■ Exercise instructions ■
In the items, edit the part that opens with the line containing "I'm a web developer" and closes with the line containing "## 🛠️ Tech Stack & Tools" by replacing "clients" with "customers" and leaving all else unchanged. Return only those lines.

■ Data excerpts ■
Segment Open

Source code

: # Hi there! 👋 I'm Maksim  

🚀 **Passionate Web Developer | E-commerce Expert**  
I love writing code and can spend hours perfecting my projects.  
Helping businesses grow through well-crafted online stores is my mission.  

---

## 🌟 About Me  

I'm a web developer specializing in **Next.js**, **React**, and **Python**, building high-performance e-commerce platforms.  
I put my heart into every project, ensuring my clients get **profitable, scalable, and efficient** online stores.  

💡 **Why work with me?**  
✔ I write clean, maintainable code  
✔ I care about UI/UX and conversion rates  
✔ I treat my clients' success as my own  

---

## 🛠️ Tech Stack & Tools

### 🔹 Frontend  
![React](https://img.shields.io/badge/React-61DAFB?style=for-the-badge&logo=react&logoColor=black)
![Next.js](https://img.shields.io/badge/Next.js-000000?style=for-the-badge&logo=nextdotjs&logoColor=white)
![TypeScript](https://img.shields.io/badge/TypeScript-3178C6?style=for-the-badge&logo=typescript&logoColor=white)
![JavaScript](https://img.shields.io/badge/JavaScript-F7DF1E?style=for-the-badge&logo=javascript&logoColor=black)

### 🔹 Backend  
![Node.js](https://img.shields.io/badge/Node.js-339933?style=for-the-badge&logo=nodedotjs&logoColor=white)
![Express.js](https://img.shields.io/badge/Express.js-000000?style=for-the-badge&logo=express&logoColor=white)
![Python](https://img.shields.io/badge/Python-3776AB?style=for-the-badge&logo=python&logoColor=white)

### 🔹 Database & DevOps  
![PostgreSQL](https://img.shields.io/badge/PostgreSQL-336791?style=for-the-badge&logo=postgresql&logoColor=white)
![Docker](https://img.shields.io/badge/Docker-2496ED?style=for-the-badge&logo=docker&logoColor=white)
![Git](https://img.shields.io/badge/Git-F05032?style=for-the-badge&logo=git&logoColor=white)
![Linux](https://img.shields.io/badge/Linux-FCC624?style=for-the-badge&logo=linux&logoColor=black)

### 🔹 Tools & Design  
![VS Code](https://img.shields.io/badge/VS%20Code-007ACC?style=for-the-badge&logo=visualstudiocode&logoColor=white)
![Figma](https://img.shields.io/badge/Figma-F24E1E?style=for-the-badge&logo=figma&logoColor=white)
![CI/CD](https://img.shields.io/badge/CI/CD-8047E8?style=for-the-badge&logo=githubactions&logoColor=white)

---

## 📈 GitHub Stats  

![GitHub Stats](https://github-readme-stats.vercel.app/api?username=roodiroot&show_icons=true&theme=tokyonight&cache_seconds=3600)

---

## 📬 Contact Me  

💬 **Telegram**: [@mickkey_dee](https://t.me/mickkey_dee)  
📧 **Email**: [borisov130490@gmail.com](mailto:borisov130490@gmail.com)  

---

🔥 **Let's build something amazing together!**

Segment Closed

■ Written answer ■
I'm a web developer specializing in **Next.js**, **React**, and **Python**, building high-performance e-commerce platforms.  
I put my heart into every project, ensuring my customers get **profitable, scalable, and efficient** online stores.  

💡 **Why work with me?**  
✔ I write clean, maintainable code  
✔ I care about UI/UX and conversion rates  
✔ I treat my customers' success as my own  

---

## 🛠️ Tech Stack & Tools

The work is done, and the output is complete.